Nestled away, in the back corner of G.P. Vanier, you'll find room 115 (we used to be 611). Lurking in the shadows of this room is Mr. Young...waiting to pounce on unsuspecting students and natter on about volcanoes, hail, psychopathy, criminal law defenses, cultural diffusion, media theories, crime, and urban models of city development. He loves his job in 115 and can't wait to work with you this year.
9:15 - 11:50 D Block Social and Environmental Sciences
12:30 - 3:05 A Block Criminology
D Block Social and Environmental Sciences - Remember, please enter the school in the back by room 115 and hand sanitize either at the back doors or when you come into the room. Today, after attendance and check in you'll head with Benton to his room. With Benton, you will start our environmental journey with a look at freshwater. At a biologically microscopic, atomic and sub-atomic level water is extremely complex and without it Life would not exist. Water is essential to all animal and plant life on Earth. Plants, for example, use water in photosynthesis to make their food. Roughly 60% of the adult human body is water and it performs many functions, including:
Dissolving vital nutrients in the bloodstream and delivering them to cells.
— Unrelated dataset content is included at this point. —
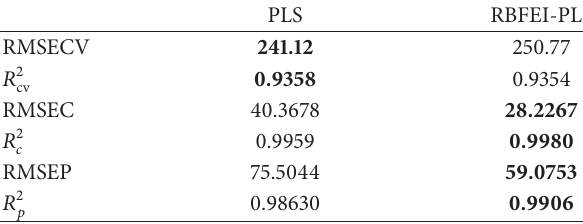
Table 3: Experiment results for CO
Regulating our body temperature.
Dissolving waste substances and carrying them out of the body in urine, feces and sweat.
Protecting tissues, joints and the spinal cord.
Ecological connections to water will be observed while mapping the riparian features of Towhee Creek (tomorrow through Friday). Many beings depend on freshwater and understanding the whole can help guide us to make better decisions for the future. Today you'll start with a water analysis.
After Benton, you will come back to 115 with Young. In class we'll begin our look at Environmental Worldviews which are connected to Environmental Value Systems (that we'll look at later). People disagree on how serious different environmental problems are and what we should do about them. These conflicts arise mostly out of differing environmental worldviews—how people think the world works and what they believe their role in the world should be. Part of an environmental worldview is determined by a person’s environmental ethics—what one believes about what is right and what is wrong in our behavior toward the environment (also called an Environmental Value System).
Some environmental worldviews are human centered (anthropocentric), focusing primarily on the needs and wants of people; others are life- or earth centered (biocentric), focusing on individual species, the entire biosphere, or some level in between.
So you'll get a handout to begin working through...
Consider these three words: Environment, Natural and Nature. Think about what they mean to you and quickly write down your answers and after a bit, share what you wrote with two classmates. What did you write that is similar / different? Can you think of other phrases or words that describe our relationship with the Earth? What do your phrases or words say about how you feel about or view nature and the environment? Then I'll ask you
How am I connected to the earth and other living things?
Where do the things I consume come from and where do they go after I use them?
What is my environmental responsibility as a human being?
We'll see what a worldview is, how it is informed and how it shapes our actions.
A Block Criminology - Today I would like you back in your pod/groupings where I'll give you a handout to help you with crime theories and I'd like your group to see where your crime theory categorized clusters (similar categories) fit in terms of Choice, Trait, Social Structure, Social Learning, and Conflict theories. The goal of criminological theory is to help one gain an understating of crime and
criminal justice. Many disciplines factor into criminological theories, such as psychology, sociology,
biology, political science, and criminal justice. Theories cover the making and the breaking of the law, criminal and deviant behavior, as well as patterns of criminal activity. Individual theories may be either macro or micro. Theories can be used to guide policy making, and can be evaluated on a number of criteria including: clarity, scope, parsimony (concise), testability, practical usefulness, and empirical validity. Many theories have common traits, but differences among them still exist. Understanding these differences is key to understanding the often contradictory views of crime and deviance they try to explain.
After this, we'll begin our look at the nature vs. nurture debate by focusing on the history of psychological and sociological criminology and our brief history of criminology (from B.C.E up to and including the current theories, which will help you with your first activity in the course).
For Monday, you need to create your own theory of why crime happens. You can use the handouts I've given you and the following sites for help:
Tomorrow we'll start with a NOVA documentary Mind of a Rampage Killer and then we'll begin a look at the difference between criminal and deviant behaviour.